> **TASK GOAL**
What you give back from the listing below should be an exact copy of the lines from the one with "Where are all" down to the one with "List all place", and it should contain no pictures.

> **INFORMATION SUPPLIED**
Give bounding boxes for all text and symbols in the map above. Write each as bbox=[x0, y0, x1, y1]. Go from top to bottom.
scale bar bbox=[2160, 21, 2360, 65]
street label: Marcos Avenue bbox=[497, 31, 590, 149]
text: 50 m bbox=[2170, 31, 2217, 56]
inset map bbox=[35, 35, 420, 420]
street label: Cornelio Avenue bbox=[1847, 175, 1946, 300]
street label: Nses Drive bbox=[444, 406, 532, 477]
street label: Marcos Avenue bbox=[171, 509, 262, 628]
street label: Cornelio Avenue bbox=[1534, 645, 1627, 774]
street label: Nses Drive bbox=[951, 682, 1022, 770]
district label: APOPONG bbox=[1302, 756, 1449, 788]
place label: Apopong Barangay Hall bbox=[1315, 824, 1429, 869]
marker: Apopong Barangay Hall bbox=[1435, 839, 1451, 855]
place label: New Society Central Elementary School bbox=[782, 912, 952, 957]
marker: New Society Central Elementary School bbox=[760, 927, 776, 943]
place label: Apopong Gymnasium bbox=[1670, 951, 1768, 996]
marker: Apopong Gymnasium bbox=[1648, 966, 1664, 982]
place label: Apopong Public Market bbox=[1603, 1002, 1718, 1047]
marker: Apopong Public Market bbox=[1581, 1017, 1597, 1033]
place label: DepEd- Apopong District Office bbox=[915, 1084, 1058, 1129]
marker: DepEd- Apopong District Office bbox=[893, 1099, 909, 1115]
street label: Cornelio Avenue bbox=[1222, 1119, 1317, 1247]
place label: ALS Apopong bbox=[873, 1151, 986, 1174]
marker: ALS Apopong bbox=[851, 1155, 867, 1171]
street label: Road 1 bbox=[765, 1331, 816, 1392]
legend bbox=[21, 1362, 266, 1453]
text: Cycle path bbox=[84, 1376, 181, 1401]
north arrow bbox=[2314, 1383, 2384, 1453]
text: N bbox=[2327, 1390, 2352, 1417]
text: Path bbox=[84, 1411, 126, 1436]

==

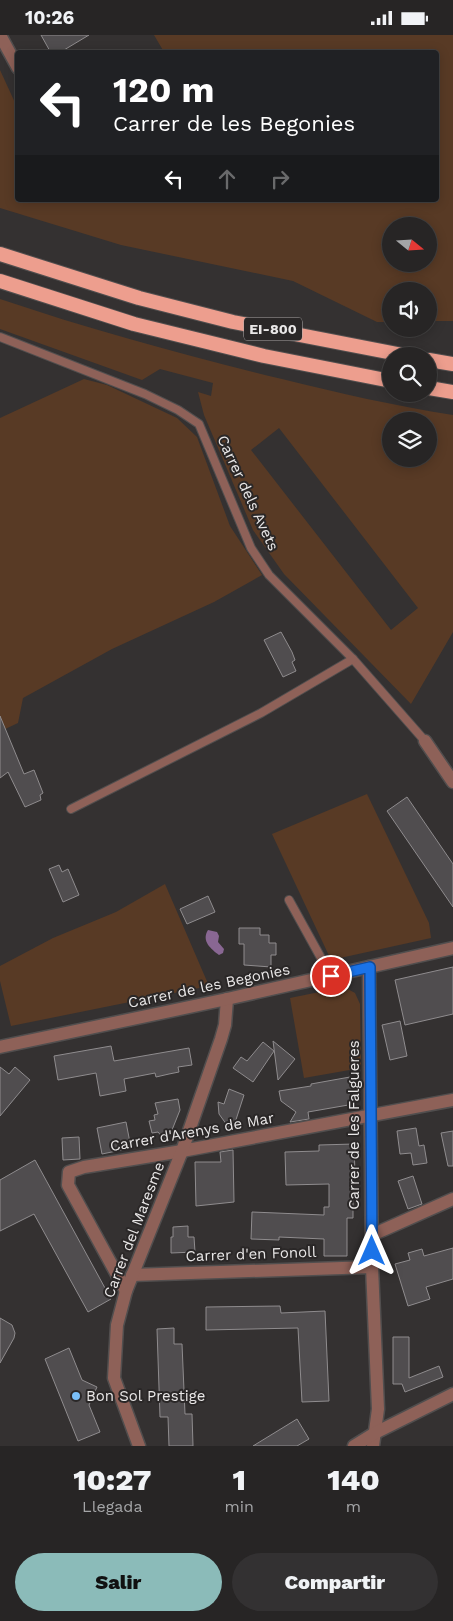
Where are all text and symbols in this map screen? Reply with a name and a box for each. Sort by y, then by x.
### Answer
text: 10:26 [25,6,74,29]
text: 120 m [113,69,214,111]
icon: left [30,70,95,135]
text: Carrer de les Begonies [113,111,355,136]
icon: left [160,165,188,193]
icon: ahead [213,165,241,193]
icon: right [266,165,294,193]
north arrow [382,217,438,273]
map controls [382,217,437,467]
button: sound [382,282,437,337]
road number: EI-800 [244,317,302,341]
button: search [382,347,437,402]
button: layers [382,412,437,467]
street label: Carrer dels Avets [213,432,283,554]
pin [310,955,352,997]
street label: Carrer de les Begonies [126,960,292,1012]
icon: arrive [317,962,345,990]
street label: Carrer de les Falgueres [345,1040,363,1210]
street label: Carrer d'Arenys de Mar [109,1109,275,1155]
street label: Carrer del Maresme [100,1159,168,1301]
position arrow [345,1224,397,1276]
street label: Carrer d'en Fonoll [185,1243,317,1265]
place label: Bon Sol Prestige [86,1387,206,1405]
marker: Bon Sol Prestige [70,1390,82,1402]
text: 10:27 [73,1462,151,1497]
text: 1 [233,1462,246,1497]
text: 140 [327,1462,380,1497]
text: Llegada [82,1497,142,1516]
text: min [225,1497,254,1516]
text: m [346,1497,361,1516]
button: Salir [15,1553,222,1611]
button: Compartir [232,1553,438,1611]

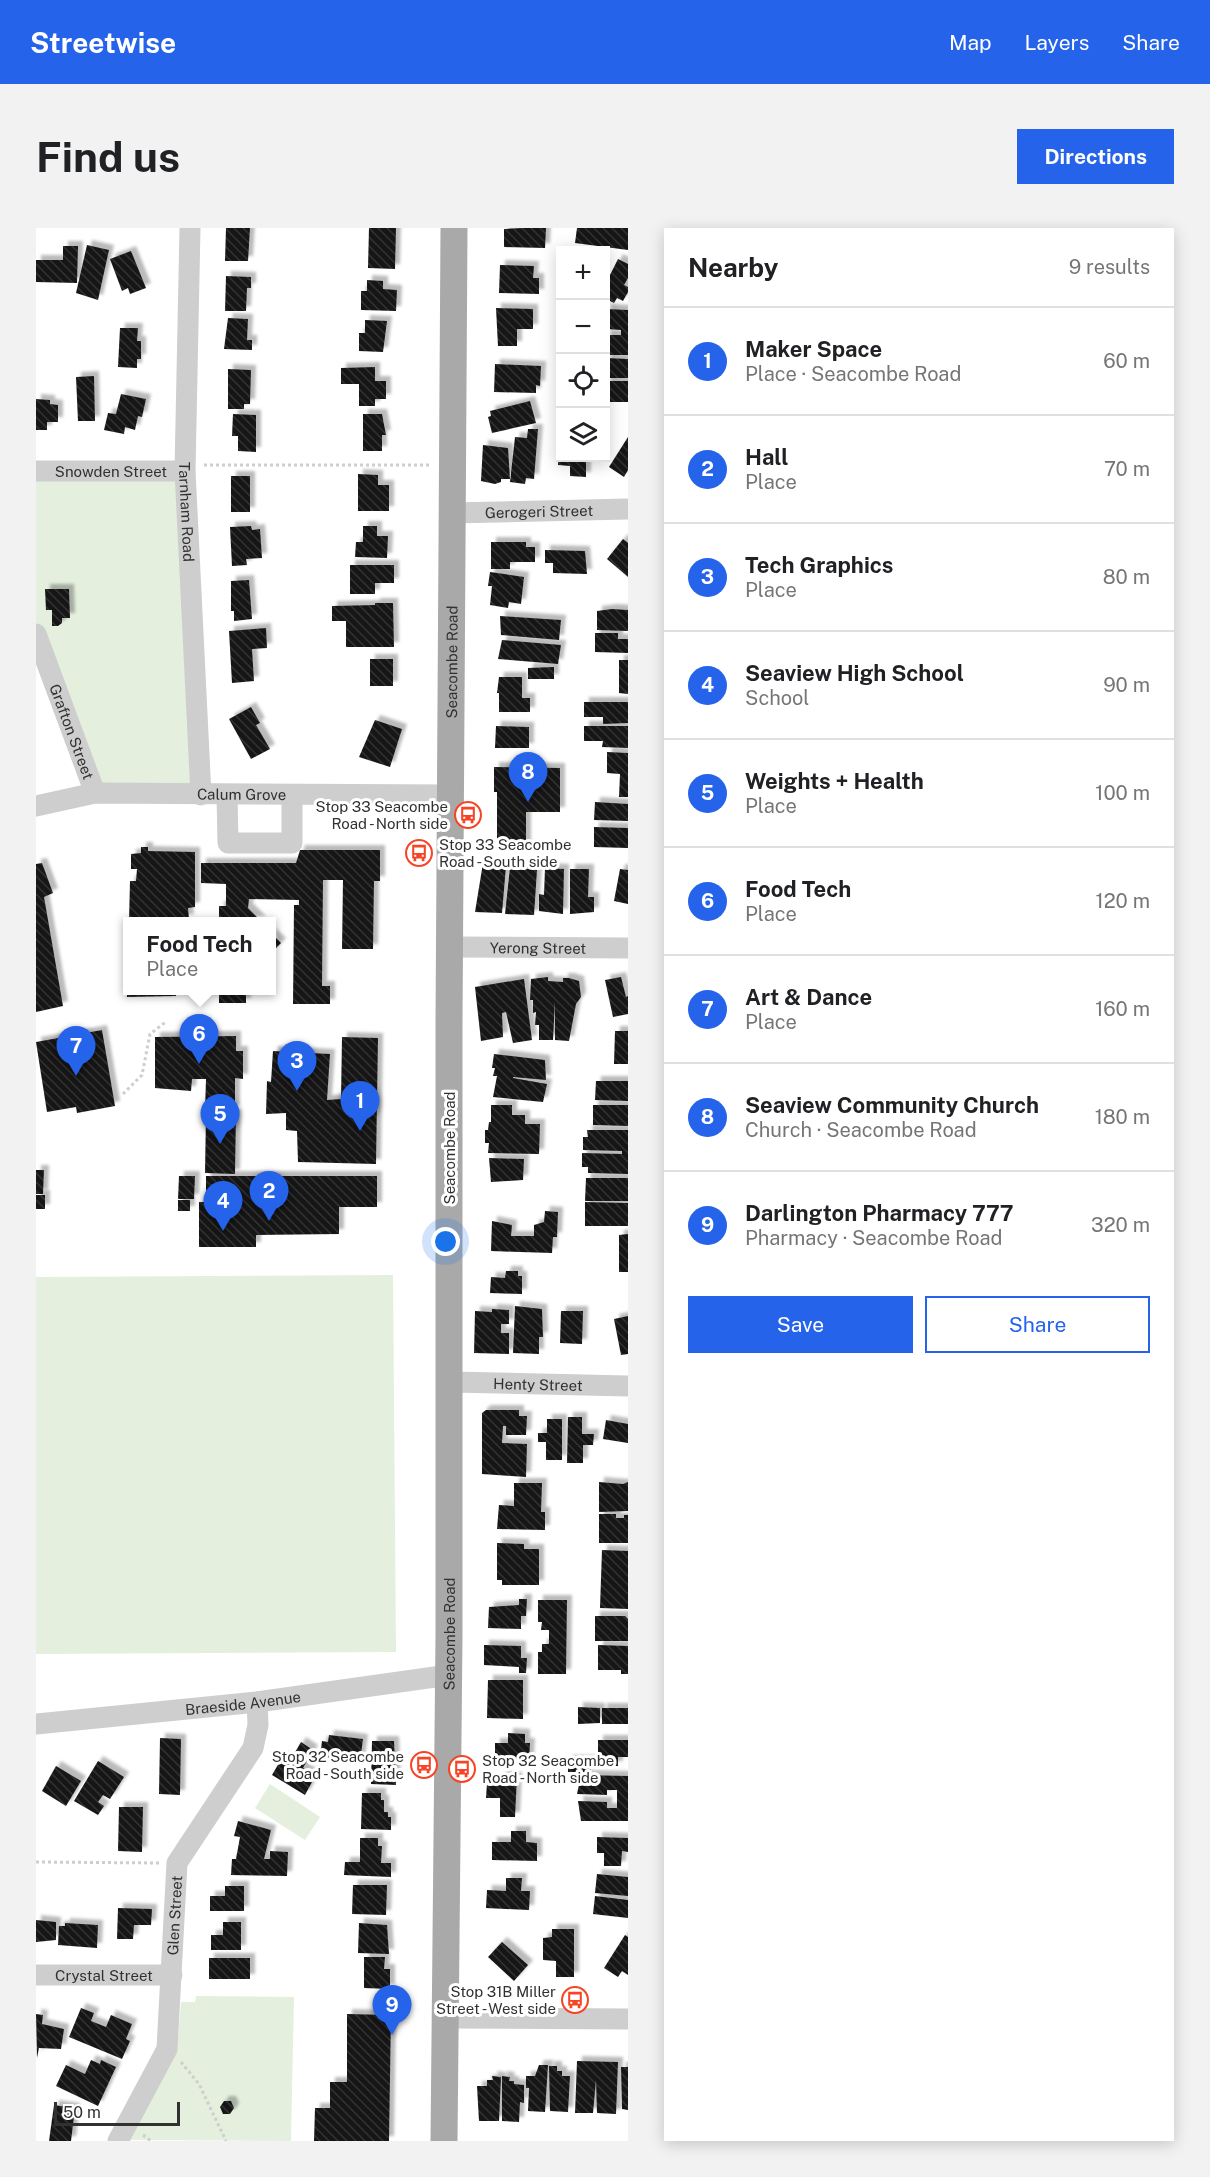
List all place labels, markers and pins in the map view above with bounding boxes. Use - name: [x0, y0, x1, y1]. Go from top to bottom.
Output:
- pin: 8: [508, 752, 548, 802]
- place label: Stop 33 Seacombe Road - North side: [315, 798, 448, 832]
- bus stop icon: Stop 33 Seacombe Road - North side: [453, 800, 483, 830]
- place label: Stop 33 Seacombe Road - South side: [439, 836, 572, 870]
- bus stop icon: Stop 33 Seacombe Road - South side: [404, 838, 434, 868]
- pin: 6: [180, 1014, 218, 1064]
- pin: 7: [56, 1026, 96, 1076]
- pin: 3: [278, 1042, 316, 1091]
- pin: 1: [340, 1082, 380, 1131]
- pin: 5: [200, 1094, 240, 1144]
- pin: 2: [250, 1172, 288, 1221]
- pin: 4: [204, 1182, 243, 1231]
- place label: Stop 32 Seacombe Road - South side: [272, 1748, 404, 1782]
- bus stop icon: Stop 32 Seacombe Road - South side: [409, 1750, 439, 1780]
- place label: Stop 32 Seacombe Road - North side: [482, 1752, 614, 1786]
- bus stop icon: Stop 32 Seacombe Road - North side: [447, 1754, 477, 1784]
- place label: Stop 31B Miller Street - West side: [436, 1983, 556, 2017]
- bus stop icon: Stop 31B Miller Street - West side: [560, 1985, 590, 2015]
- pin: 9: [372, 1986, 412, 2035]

---

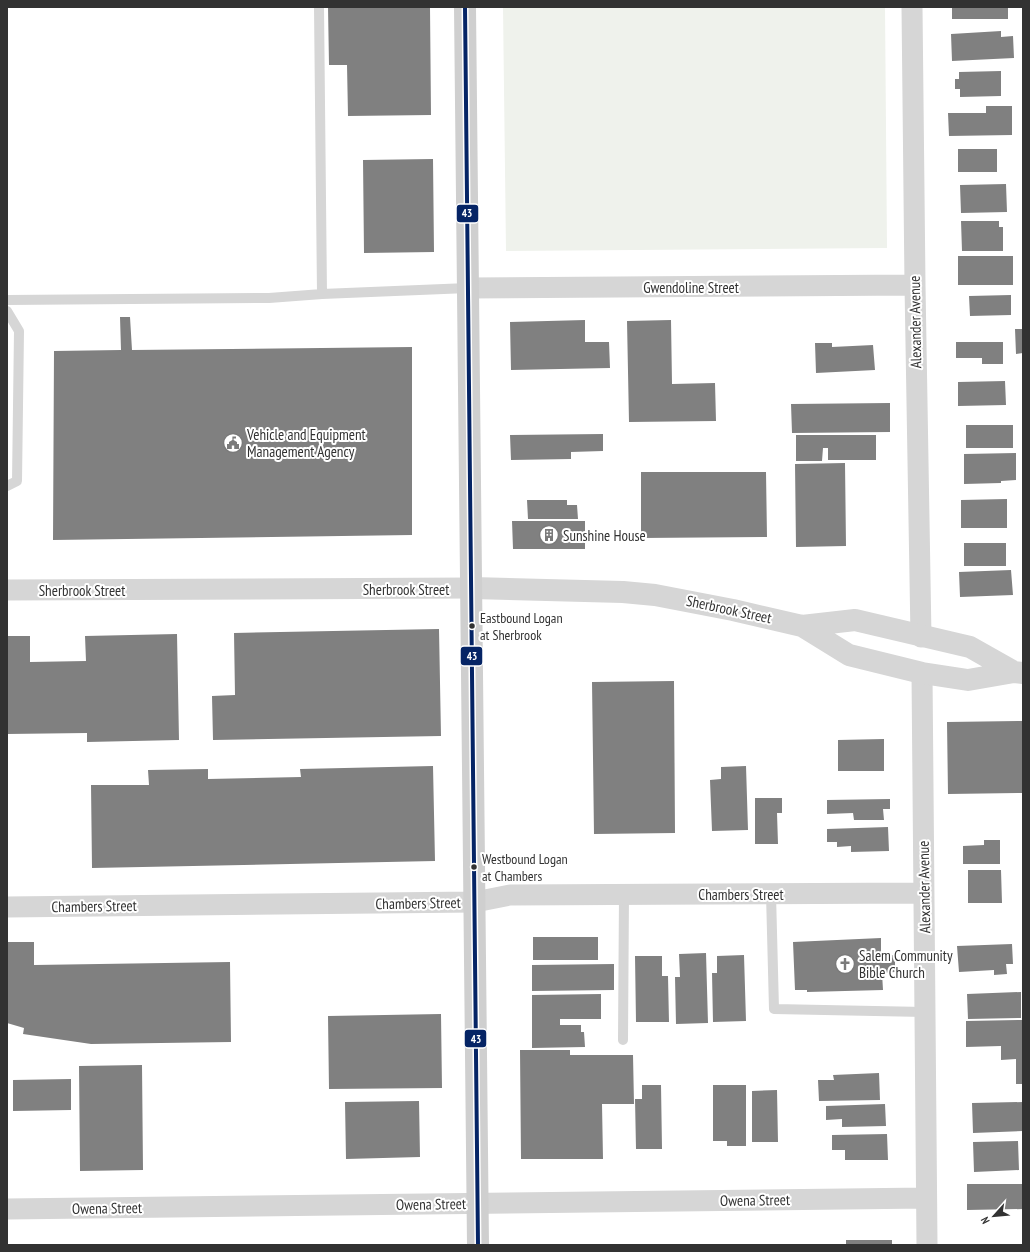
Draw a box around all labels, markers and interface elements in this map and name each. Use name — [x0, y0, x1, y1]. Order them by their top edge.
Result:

> **EXERCISE ANSWER**
Where are all text and symbols in this map screen? Reply with a name and a box for each. Sort by y, then by x.
### Answer
text: 10:26 [25,6,74,29]
text: 120 m [113,69,214,111]
icon: left [30,70,95,135]
text: Carrer de les Begonies [113,111,355,136]
icon: left [160,165,188,193]
icon: ahead [213,165,241,193]
icon: right [266,165,294,193]
north arrow [382,217,438,273]
map controls [382,217,437,467]
button: sound [382,282,437,337]
road number: EI-800 [244,317,302,341]
button: search [382,347,437,402]
button: layers [382,412,437,467]
street label: Carrer dels Avets [213,432,283,554]
pin [310,955,352,997]
street label: Carrer de les Begonies [126,960,292,1012]
icon: arrive [317,962,345,990]
street label: Carrer de les Falgueres [345,1040,363,1210]
street label: Carrer d'Arenys de Mar [109,1109,275,1155]
street label: Carrer del Maresme [100,1159,168,1301]
position arrow [345,1224,397,1276]
street label: Carrer d'en Fonoll [185,1243,317,1265]
place label: Bon Sol Prestige [86,1387,206,1405]
marker: Bon Sol Prestige [70,1390,82,1402]
text: 10:27 [73,1462,151,1497]
text: 1 [233,1462,246,1497]
text: 140 [327,1462,380,1497]
text: Llegada [82,1497,142,1516]
text: min [225,1497,254,1516]
text: m [346,1497,361,1516]
button: Salir [15,1553,222,1611]
button: Compartir [232,1553,438,1611]

List all place labels, markers and pins in the map view above with bounding boxes. Use - name: [x0, y0, x1, y1]. Go from top to bottom.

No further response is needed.